● **BRIEF**
Return, from the listing below, each line where the word "stored" appears.

● **MATERIAL FOR THE TASK**

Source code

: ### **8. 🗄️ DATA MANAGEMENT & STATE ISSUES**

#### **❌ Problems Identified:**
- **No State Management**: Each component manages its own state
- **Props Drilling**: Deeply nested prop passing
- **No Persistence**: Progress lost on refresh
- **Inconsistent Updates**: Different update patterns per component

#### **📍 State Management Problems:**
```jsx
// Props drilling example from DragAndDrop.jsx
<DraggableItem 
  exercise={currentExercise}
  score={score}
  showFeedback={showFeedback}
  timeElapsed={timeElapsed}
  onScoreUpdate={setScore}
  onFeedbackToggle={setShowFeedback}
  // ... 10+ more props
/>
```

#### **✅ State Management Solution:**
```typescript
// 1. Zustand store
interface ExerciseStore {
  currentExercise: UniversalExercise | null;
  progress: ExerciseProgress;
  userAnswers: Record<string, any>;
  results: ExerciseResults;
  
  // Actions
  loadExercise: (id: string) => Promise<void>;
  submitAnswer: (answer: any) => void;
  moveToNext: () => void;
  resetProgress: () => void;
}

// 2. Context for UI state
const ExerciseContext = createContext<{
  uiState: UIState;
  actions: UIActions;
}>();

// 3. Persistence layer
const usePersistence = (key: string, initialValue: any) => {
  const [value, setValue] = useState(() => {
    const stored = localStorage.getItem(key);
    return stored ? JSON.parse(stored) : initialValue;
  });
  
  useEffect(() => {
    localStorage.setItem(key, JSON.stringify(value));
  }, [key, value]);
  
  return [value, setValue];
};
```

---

● **SOLUTION TO THE EXERCISE**
    const stored = localStorage.getItem(key);
    return stored ? JSON.parse(stored) : initialValue;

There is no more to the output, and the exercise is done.